I use innovative agile methodology to help brands, organisations and high-achieving individuals (read: other perfectionists) reach their goals by applying effective processes that ensure high productivity while maintaining a healthy work-life balance.

Most people who know me would likely describe me as a highly productive individual. During my yet relatively short life I have managed to build up a dozen online and media brands, become CEO before turning 30, build the largest online marketplace in Belarus, do a brief pop band career, launch the most watched TV show ever on MTV Russia, get my childhood idol to cook me dinner and even rename a country.
And while I was doing all of that I was also actively blogging, writing magazine pieces, writing a book, producing music and occasionally drawing comics. On top of all of that, being a chronic perfectionist, I also spend unhealthy amounts of time sorting files into folders and choosing the background colour of my Keynote slides.
So how am I still sane?
Sometimes people ask me: do you ever sleep?
I was once guesting a TV show, the main topic of which, as I learned during the show, was workaholism. I was one of several guests, who were all prominent businesspeople and entrepreneurs, whose success was attributed to their assumed workaholism.
The host was evidently caught off guard when she was interviewing me about my assumed workaholism.
Not only would I not submit to the ethic of hard work being the recipe for success. I completely shattered her assumed image of me as the ever-online tech executive with his calendar packed weeks ahead by admitting that I never work on weekends and don’t even check my work email past office hours.
The conversation took an unexpected turn. The host realised that she had not prepared any interview questions that would fit this unlikely eventuality, so the subsequent conversation very much circled around the how. How can one successfully run a rapidly growing tech startup company and not have to work late hours and weekends?
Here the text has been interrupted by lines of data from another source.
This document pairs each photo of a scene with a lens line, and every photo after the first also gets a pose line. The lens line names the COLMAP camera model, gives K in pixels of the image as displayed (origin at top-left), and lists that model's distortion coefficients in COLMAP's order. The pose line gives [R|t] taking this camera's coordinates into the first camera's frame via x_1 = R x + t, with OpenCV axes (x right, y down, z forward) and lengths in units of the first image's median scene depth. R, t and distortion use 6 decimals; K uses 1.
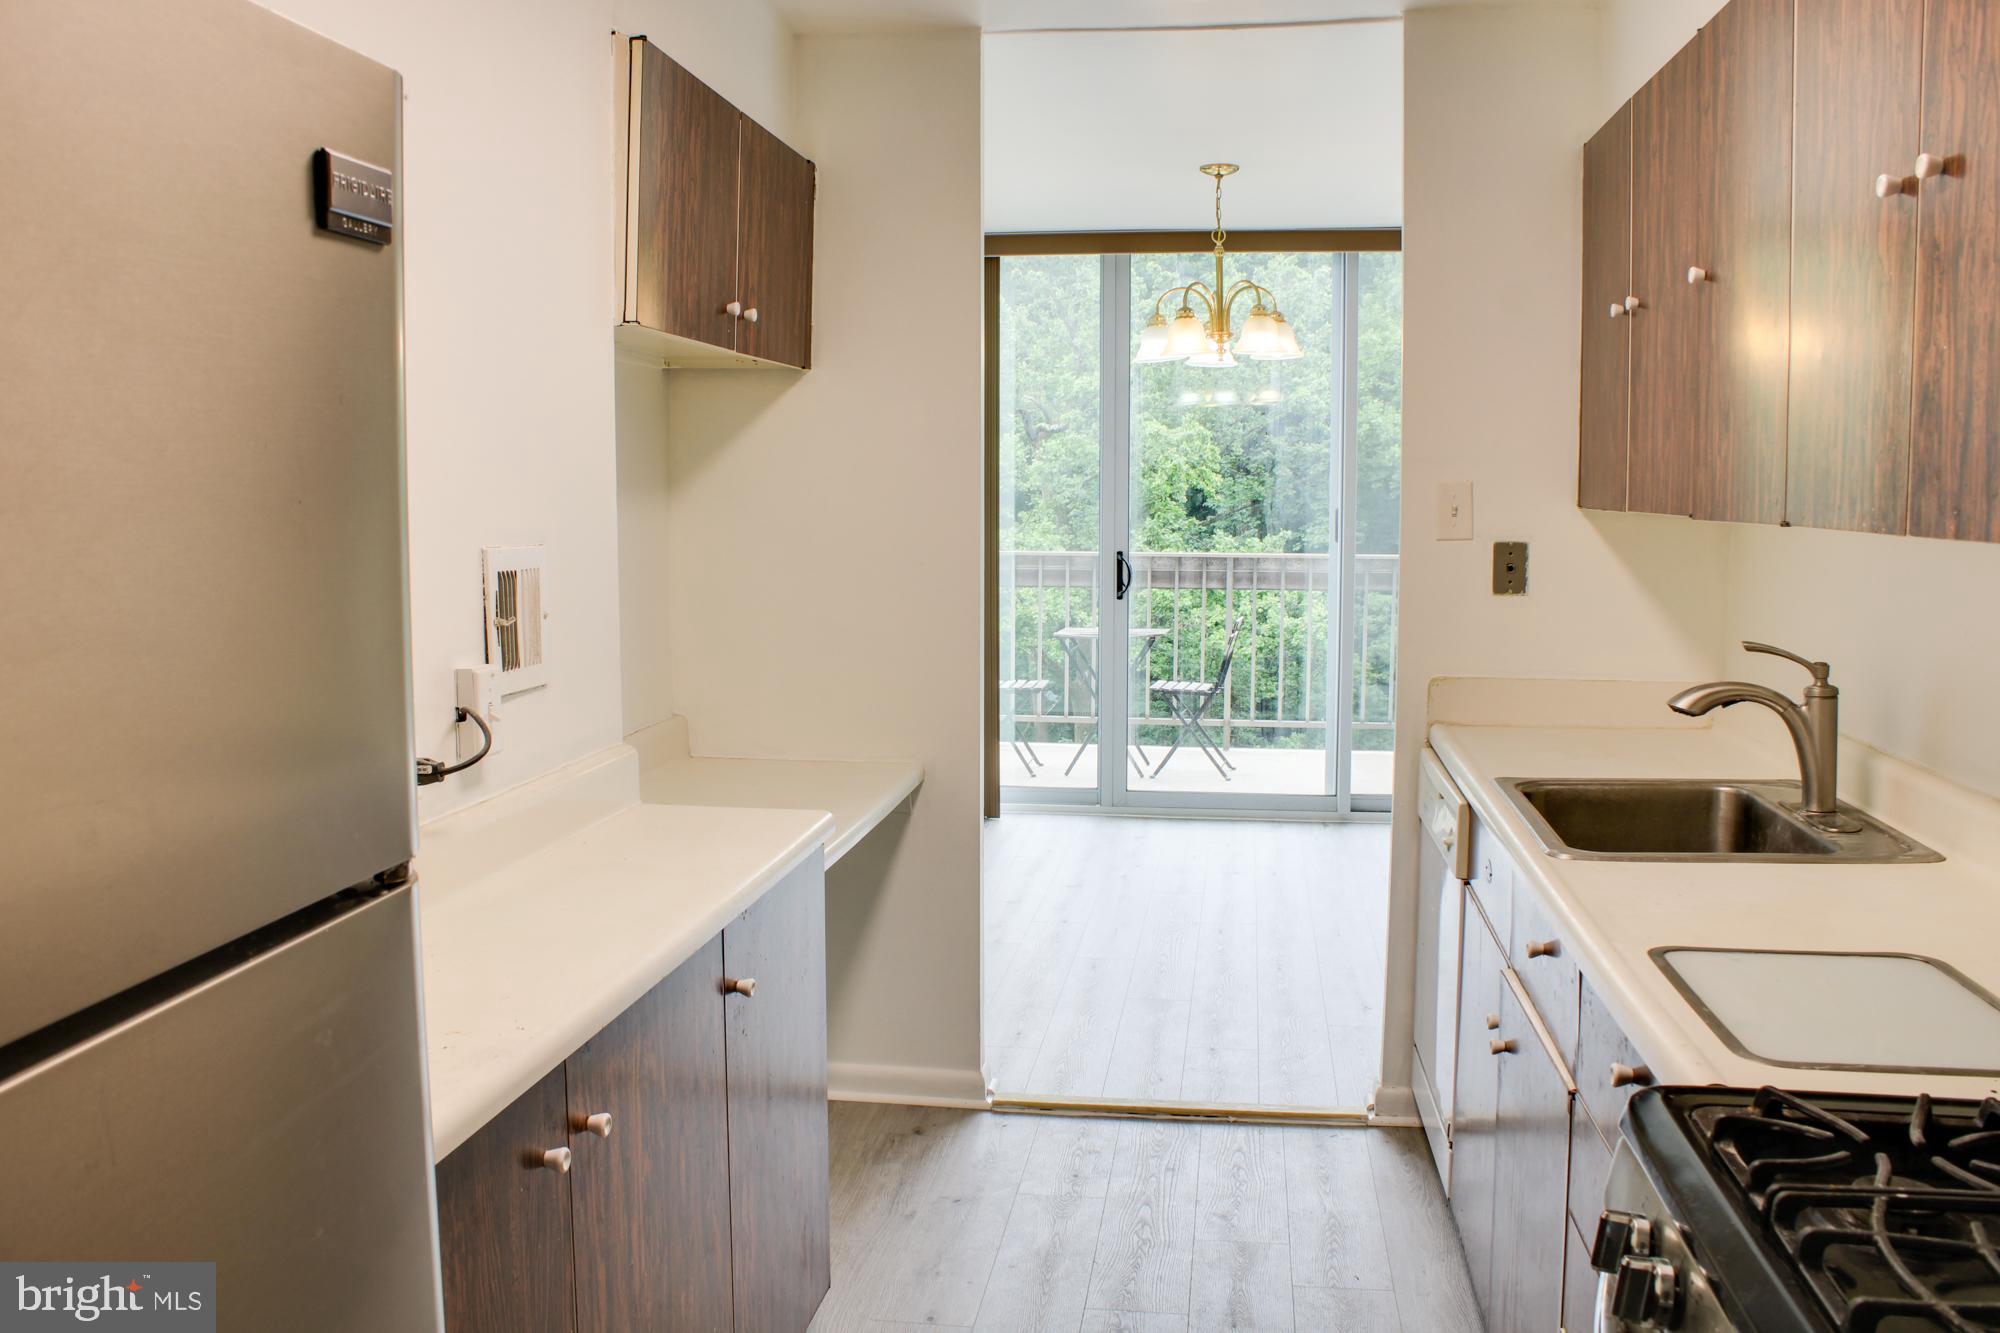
lens RADIAL K [[1700.1, 0, 995.1], [0, 1700.1, 652.1], [0, 0, 1]] dist [-0.166807, 0.150617]
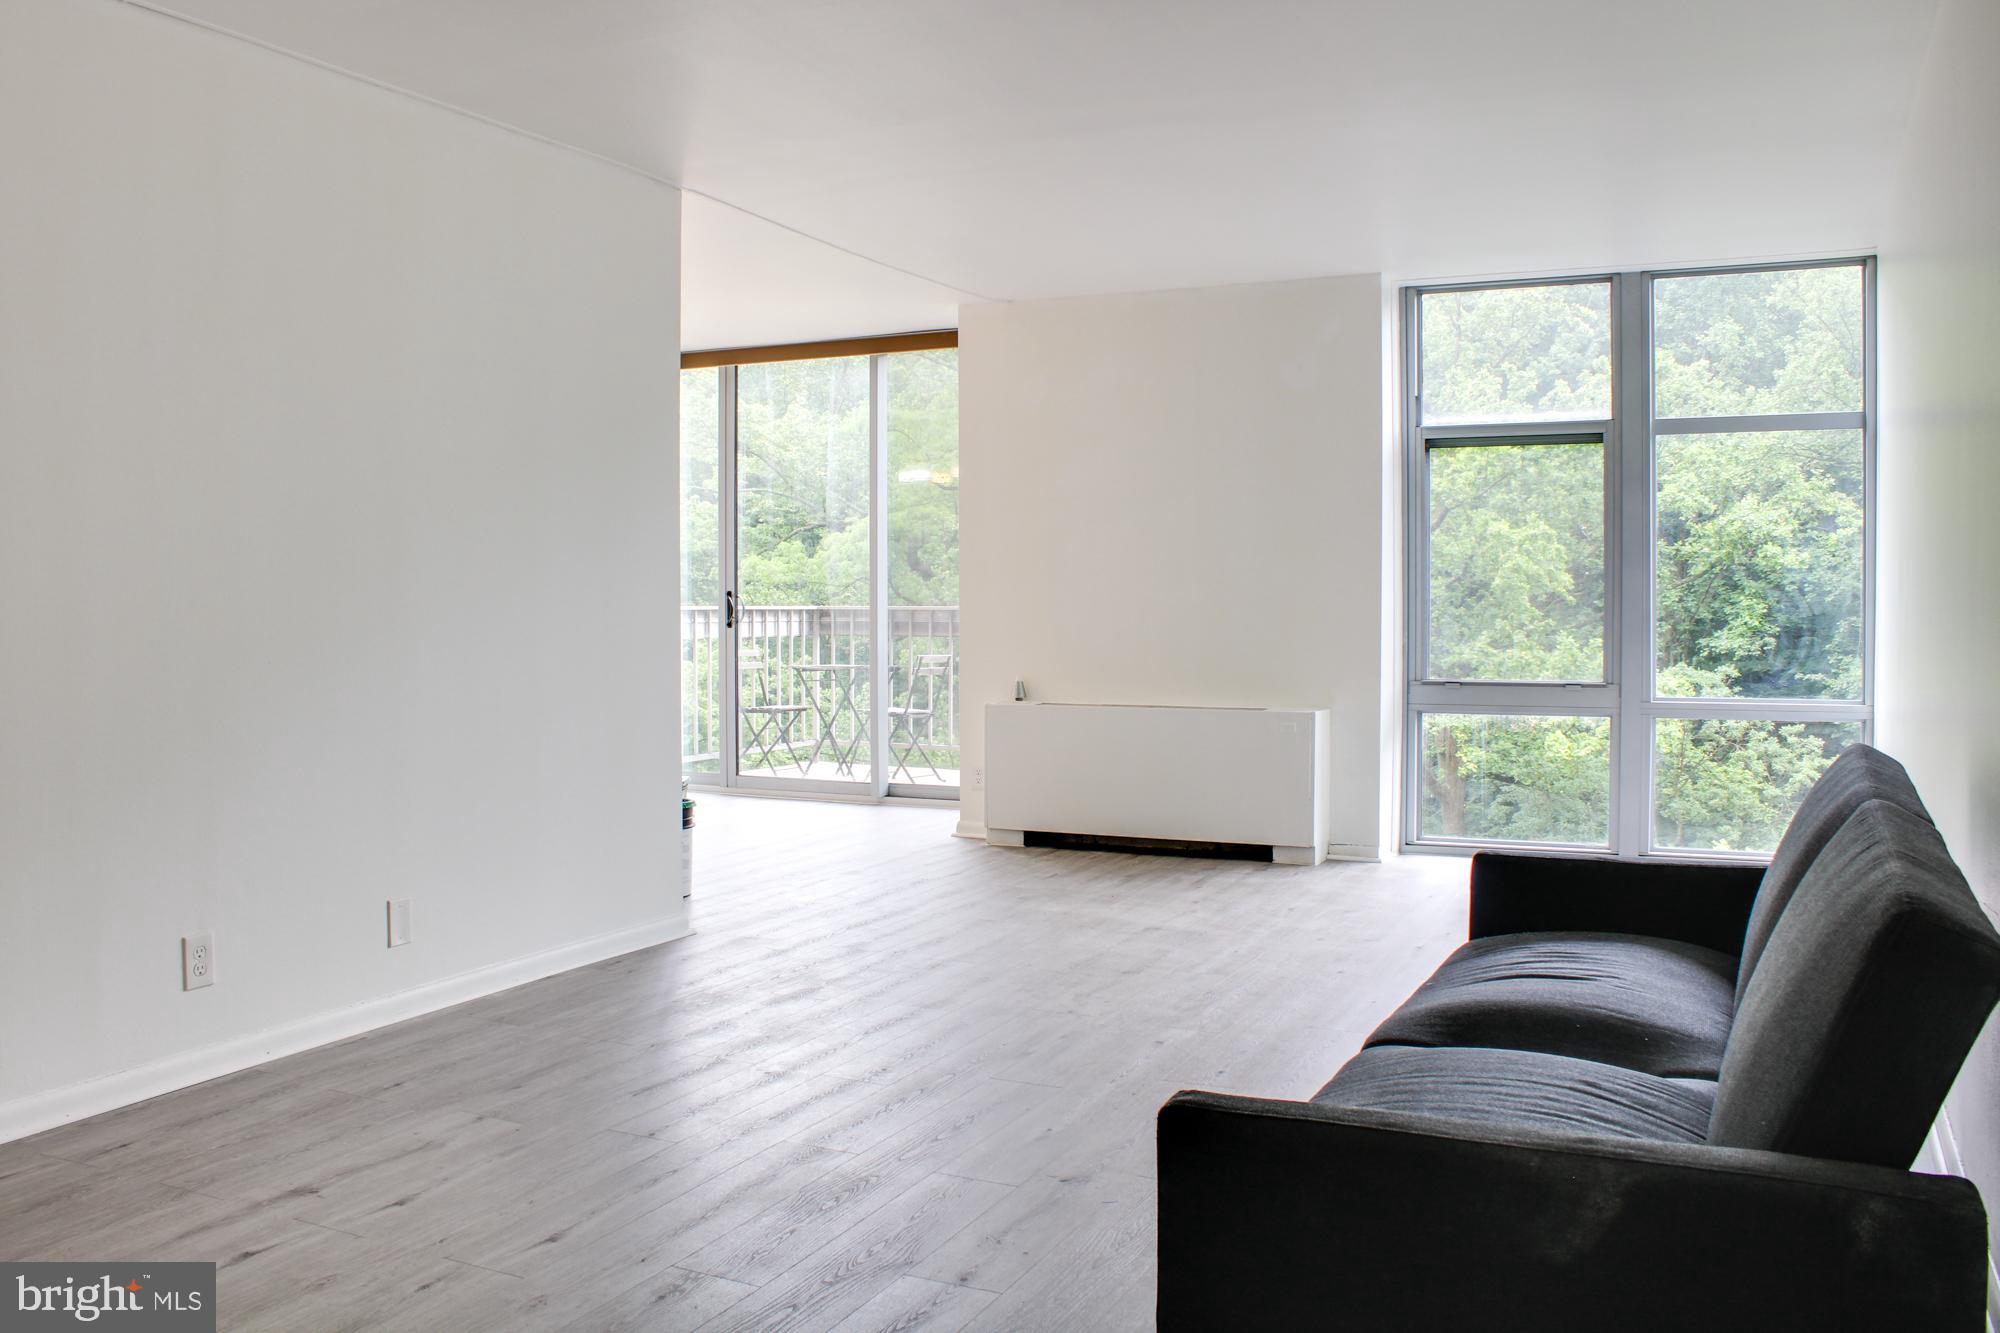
lens RADIAL K [[1700.1, 0, 995.1], [0, 1700.1, 652.1], [0, 0, 1]] dist [-0.166807, 0.150617]
pose [[0.958888, -0.000866, -0.283784, 0.512752], [-0.018060, 0.997782, -0.064070, 0.053563], [0.283210, 0.066561, 0.956745, -0.149459]]
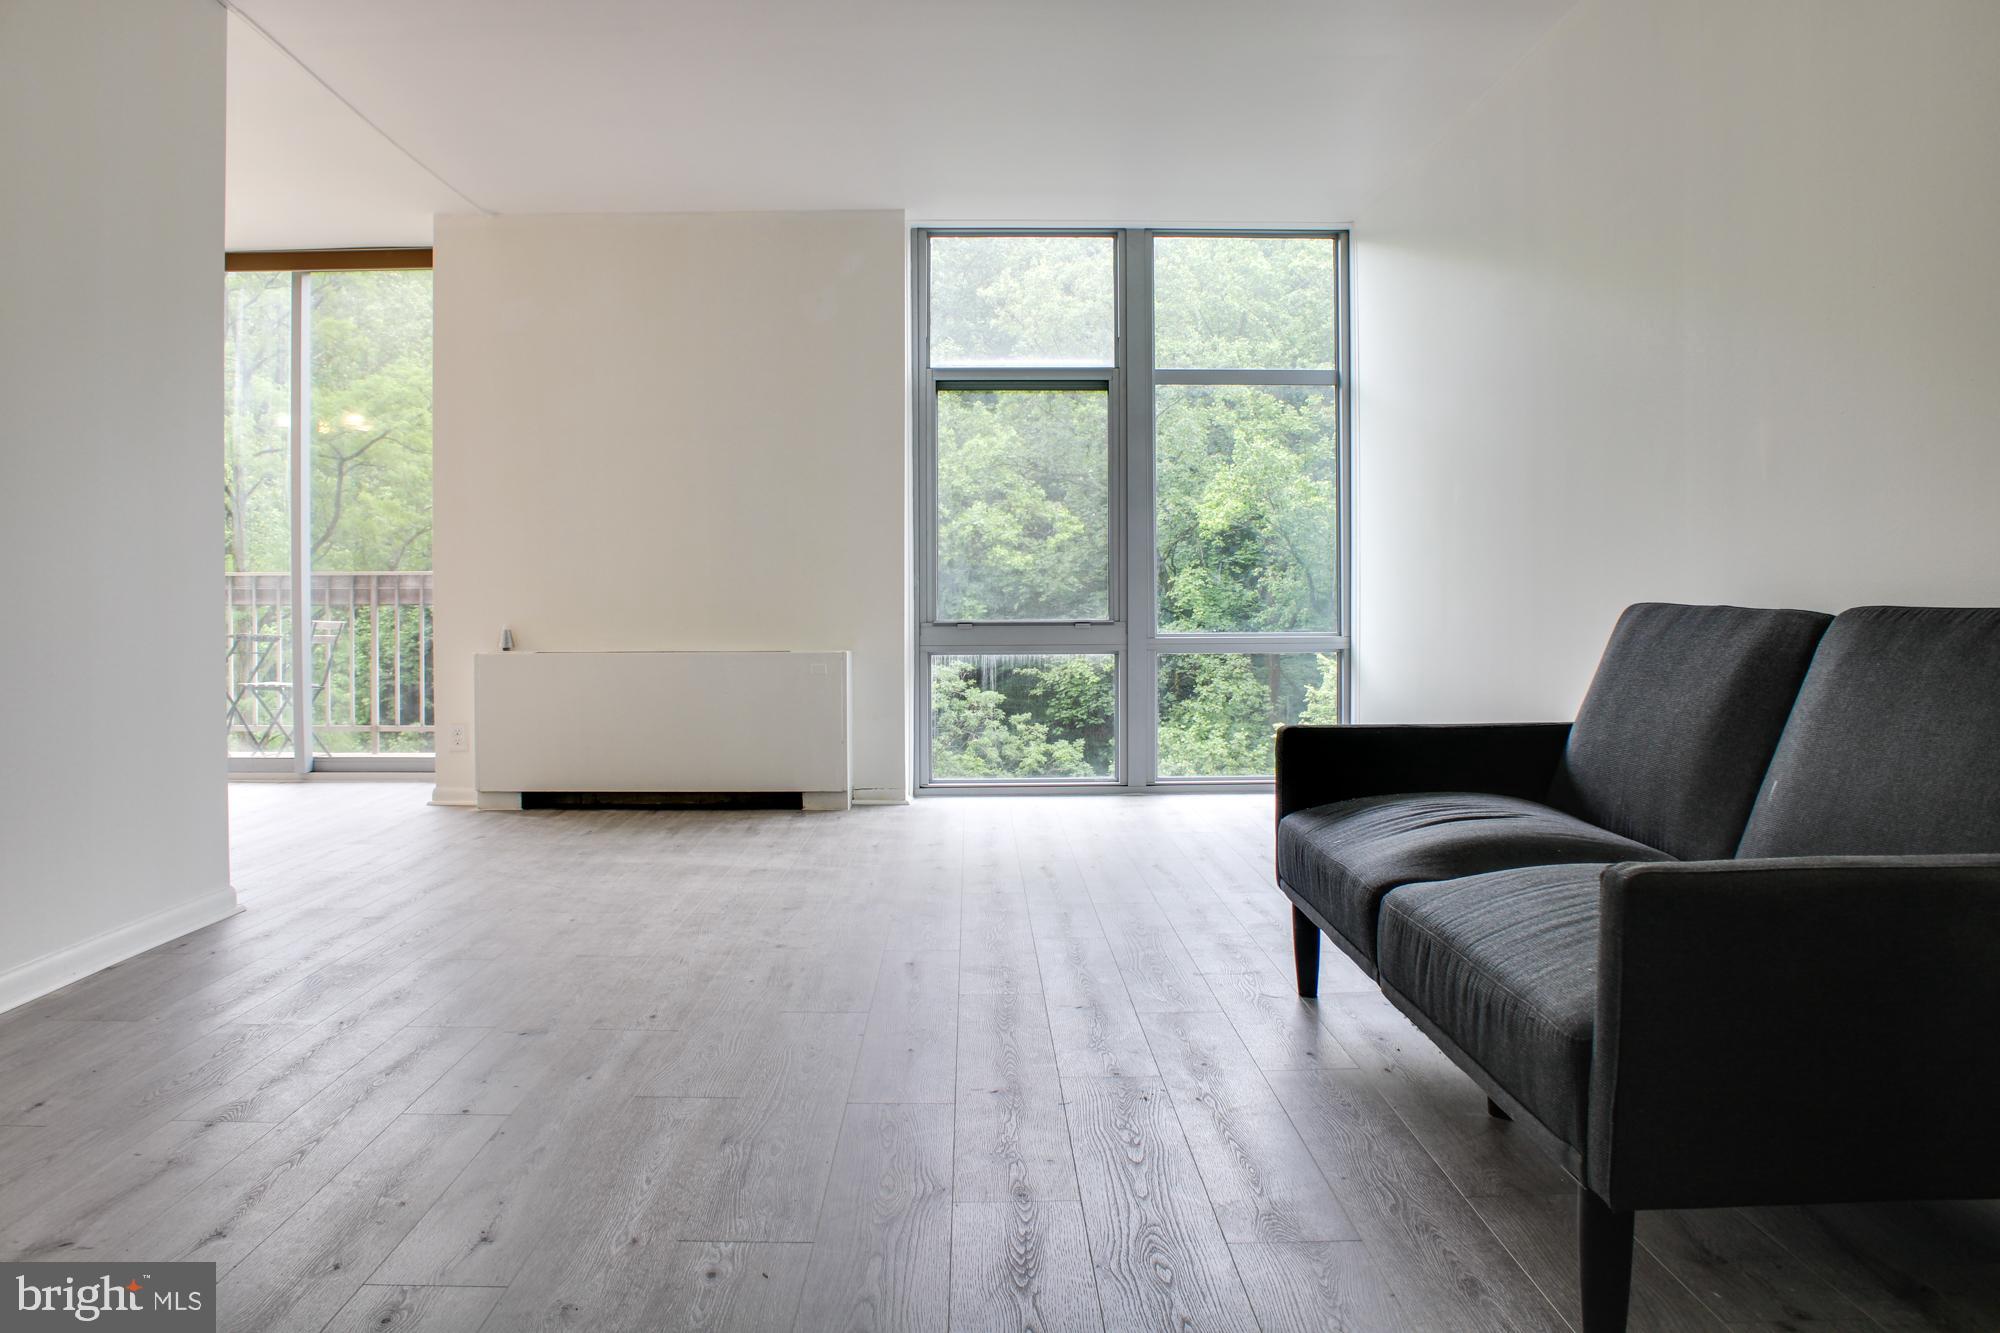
lens RADIAL K [[1689.3, 0, 1000.0], [0, 1689.3, 666.5], [0, 0, 1]] dist [-0.144308, -0.001971]
pose [[0.984296, -0.016975, 0.175708, 0.370809], [0.027736, 0.997875, -0.058966, 0.081248], [-0.174334, 0.062914, 0.982675, -0.118245]]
You’d think I’m probably extremely efficient and energetic, that I have an amazingly structured mind, that I’m either taking something or have some sort of condition (or both), or that I am extremely bright and quick.
Well, I’m neither of these things.
I’m actually quite the opposite. I have a downtempo personality with a scattered and easily distracted mind that easily gets entangled in its own thought patterns. I hate rushing, like taking my time to think things through and I really don’t mind others winning as long as I get to enjoy the game.
I am also a perfectionist, which means that I tend to put far more time on details than they deserve.
Still, I dare say that somehow I have managed to achieve a lot more than many people who are brighter, quicker and more naturally structured than me. How is that possible? I have been asked more than once how I do it. As most of the best things in the universe, the answer is simple:
I have a system.
It’s a system that helps me utilise my time, energy and motivation in a way that allows me to produce the most output with the least effort.
It hasn’t always been there, of course. It took many years of learning, trial and error, reading up on various productivity methodologies before it gradually emerged from a long sequence of less successful approaches.
Ten years ago I was exactly the kind of person that TV show host was hoping to interview. I was always connected, always in a rush, working late hours, sleeping 4-5 hours a night, never really at ease with my commitments and always feeling some deadline breathing down my neck. I was always busy and really trying my best, but my effective output per hour of effort was nothing close ideal.
My achievements, although not insignificant at times, came at a high cost of hard work, stress and sleep deprivation. Most of the time I spent working I was overwhelmed and disoriented, chasing moving targets in a state of high uncertainty, often making rash decisions and wasting time on tasks that led to dead ends. On the whole, I was doing quite well. But I didn’t feel well.

In 2013 I took a job as the CEO of a young marketplace startup. It was a greater responsibility than I’d ever had before, and I knew it would take a lot more of me to succeed. I could not go about it the same way I did about my prior assignments. This is when I started developing the system that gradually changed my life. It took my productivity to a whole new level while bringing balance and harmony back into my life. The improvement was so significant that it just had to be shared. In my blog, I will be sharing the learnings and insights that made it possible.